Come noto il nostro Paese, ma siamo in buona compagnia, basti vedere i cugini spagnoli, siamo, negli ultimi anni, in campagna elettorale permanente, tanto che giornali, talk show e telegiornali sfornano, in continuazione, sondaggi elettorali per provare a misurare lo stato di salute dei vari partiti, e movimenti, di governo e di opposizione. Nei giorni scorsi, tuttavia, Swg, uno dei più importanti operatori del settore, ha pubblicato un sondaggio un po’ “diverso” che prova a raccontare, partendo dalle percezioni di noi cittadini, com’è cambiata l’Italia.



Emerge, come peraltro molti studi indicano, che nel corso degli ultimi 16 anni c’è stato un vero e proprio “sfarinamento” delle condizioni di vita delle persone, che si è condensato in un duplice processo di de-cetomedizzazione e ampiamento delle diseguaglianze sociali. Nel 2003, infatti, secondo il sondaggio, quasi il 70% degli italiani si sentiva parte del ceto medio. Oggi, questa quota di “borghesi” è scesa al 42%, dopo aver toccato quota 39% negli anni più duri della crisi che vanno dal 2012 al 2014.



La piramide sociale nazionale si scompone, quindi, oggi, almeno secondo quanto rilevato nell’autopercezione degli italiani, in tre macroaree: un vertice composto dall’ 8% della popolazione che si sente agiata, che avverte e pensa di far parte del ceto alto o medio alto, un 34% che si autocolloca nella middle class, mentre il restante 58% si va a posizionare fra i ceti che avvertono crescenti difficoltà economiche. In questa ultima, e vasta, area troviamo il 36% delle persone che si autoposiziona nel ceto medio basso (soggetti con un reddito abbastanza stabile che consente loro di avere tutto il necessario senza lussi).
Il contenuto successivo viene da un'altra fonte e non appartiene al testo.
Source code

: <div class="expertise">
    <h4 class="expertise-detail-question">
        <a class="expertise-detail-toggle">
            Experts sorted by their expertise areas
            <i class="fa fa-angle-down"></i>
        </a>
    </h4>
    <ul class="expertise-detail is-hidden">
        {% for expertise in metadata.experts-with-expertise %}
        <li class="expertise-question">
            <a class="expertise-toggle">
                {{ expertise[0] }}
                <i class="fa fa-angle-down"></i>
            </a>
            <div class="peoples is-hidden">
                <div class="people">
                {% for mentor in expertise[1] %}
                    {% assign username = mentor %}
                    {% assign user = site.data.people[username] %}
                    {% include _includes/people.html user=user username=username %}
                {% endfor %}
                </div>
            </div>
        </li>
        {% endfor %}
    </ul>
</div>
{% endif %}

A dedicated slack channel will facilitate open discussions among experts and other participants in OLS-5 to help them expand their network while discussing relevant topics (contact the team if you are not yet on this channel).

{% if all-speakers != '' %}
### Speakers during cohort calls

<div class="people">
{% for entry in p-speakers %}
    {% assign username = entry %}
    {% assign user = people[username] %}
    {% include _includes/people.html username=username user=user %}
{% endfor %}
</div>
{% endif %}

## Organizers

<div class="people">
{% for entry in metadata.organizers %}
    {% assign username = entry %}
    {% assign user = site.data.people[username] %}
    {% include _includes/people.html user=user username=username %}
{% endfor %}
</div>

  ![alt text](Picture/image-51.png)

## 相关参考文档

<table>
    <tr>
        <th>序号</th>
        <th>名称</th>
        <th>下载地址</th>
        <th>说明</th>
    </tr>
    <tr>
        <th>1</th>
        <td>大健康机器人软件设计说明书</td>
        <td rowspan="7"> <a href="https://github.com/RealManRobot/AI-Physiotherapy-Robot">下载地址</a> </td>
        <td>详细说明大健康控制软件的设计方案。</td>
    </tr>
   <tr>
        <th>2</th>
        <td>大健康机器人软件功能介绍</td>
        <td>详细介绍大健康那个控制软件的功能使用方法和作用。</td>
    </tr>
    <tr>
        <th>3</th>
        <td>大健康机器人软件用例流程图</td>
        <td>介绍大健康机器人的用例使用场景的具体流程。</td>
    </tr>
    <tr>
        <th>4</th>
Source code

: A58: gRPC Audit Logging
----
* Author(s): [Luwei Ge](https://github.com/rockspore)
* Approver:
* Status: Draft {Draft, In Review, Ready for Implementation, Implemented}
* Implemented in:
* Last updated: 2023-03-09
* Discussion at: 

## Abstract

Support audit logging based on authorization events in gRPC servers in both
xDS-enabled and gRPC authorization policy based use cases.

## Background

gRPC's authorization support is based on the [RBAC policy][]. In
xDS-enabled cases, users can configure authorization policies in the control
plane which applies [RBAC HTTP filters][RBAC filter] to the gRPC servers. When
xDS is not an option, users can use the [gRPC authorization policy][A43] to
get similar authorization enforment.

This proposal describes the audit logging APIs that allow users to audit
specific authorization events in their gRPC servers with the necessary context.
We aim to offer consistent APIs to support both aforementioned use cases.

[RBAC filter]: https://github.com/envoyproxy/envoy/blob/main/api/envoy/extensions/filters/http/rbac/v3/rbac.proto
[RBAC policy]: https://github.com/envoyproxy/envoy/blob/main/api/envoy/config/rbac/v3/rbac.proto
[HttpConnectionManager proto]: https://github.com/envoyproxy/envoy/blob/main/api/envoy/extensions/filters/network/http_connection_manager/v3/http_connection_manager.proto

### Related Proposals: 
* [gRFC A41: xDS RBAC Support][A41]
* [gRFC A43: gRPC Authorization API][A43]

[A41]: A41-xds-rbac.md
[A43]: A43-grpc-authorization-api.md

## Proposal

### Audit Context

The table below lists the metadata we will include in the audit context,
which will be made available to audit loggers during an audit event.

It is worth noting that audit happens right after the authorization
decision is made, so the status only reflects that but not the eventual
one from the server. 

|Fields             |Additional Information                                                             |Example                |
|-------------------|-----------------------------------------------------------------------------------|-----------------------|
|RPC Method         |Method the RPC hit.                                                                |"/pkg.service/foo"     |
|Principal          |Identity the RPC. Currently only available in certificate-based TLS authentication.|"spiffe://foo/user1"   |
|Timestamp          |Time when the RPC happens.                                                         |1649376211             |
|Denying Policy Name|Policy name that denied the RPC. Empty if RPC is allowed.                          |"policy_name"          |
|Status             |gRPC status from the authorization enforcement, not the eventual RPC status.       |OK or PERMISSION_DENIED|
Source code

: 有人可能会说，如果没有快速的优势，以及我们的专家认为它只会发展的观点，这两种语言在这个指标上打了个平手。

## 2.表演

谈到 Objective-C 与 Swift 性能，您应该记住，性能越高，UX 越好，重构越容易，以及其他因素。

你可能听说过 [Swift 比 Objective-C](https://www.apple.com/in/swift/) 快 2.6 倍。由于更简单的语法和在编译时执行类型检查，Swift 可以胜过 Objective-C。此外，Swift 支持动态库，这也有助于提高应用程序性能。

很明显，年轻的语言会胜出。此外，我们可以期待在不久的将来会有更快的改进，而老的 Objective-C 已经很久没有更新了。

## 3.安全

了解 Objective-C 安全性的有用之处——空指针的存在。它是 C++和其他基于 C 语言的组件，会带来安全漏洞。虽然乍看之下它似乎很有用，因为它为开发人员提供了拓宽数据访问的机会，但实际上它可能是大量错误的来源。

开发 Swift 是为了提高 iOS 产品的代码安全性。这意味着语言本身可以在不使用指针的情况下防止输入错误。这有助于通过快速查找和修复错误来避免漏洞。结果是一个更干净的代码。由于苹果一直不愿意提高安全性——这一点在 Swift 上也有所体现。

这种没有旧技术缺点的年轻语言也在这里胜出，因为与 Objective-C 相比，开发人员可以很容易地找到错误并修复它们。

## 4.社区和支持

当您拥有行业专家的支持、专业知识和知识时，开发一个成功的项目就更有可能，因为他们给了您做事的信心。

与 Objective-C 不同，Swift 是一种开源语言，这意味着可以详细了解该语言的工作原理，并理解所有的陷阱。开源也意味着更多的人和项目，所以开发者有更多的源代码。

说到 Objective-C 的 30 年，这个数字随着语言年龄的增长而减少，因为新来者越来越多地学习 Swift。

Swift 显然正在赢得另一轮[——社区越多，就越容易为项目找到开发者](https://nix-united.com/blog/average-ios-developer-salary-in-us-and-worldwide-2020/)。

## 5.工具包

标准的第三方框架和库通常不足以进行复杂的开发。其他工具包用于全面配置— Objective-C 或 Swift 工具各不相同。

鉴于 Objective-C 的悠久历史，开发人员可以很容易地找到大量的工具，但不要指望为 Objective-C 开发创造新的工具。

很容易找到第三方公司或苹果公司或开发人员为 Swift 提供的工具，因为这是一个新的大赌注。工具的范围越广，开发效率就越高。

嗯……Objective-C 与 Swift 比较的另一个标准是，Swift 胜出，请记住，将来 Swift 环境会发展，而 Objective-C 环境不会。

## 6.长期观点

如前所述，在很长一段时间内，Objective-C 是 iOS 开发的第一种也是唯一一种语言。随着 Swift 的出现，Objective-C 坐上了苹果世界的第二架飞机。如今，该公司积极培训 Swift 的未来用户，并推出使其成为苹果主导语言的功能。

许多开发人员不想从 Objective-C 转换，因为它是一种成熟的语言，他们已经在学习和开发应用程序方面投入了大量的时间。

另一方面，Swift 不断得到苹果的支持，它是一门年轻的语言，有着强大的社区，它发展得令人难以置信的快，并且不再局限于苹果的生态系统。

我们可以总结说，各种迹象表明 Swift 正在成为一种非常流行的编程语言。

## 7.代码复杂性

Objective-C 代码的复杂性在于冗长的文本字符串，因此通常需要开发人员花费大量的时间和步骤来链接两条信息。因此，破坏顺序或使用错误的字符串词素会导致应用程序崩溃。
Il 17% della stessa fascia sociale si percepisce come parte del ceto laborioso (persone che vivono con difficoltà del proprio lavoro) e, infine, l’ultimo, sotto molti aspetti, 5% del campione che si sente marginale, costretto a vivere con meno di quanto sarebbe necessario per avere una vita dignitosa. Questo dato, peraltro, deve inserirsi in una dinamica più complessiva. Nel corso degli ultimi anni, infatti, solo l’11% delle persone afferma di aver vissuto un processo di ascesa sociale, mentre il 42% denuncia un chiaro peggioramento e uno scivolamento verso il basso del proprio status sociale: abbiamo insomma un ascensore sociale che, decisamente, non funziona più tanto bene e necessità un po’ di aggiustamenti.

Non aiutano, in questo quadro, le proiezioni sul futuro (principalmente economico) per la propria famiglia. Solamente il 38% del ceto medio ritiene di essere in grado di dare ai propri figli livelli di vita migliori, un dato che nel ceto medio-basso si dimezza drasticamente scendendo a un misero 19%.

Siamo, insomma, secondo gli italiani, in una fase storica contraddistinta dall’aumento delle diseguaglianze sociali che si caratterizza dal perdurare della paura di perdere il proprio posto di lavoro (dato che oscilla, nel corso degli ultimi anni, tra il 65% e il 59%), dall’assillante senso di un futuro corto, dall’impossibilità di fare progetti a medio e lungo termine e dalla mancanza di una visione di dove sta andando la nostra “Povera Patria” e noi con lei.

Il lavoro demoscopico, alla fine, offre numerosi spunti di riflessione per provare a capire le paure e i bisogni degli italiani e per poter, quindi, immaginare risposte possibili e credibili. Prima perciò di leggere gli altri sondaggi quelli per cui si brinda per uno zerovirgola in più, non sarebbe male leggere attentamente quello, un po’ più serio, su come in Italia si stanno percependo i cambiamenti epocali che stiamo, anche noi, vivendo. Probabilmente, se ben letto il messaggio che va oltre i crudi numeri statistici, anche le performance elettorali di molti partiti migliorerebbero.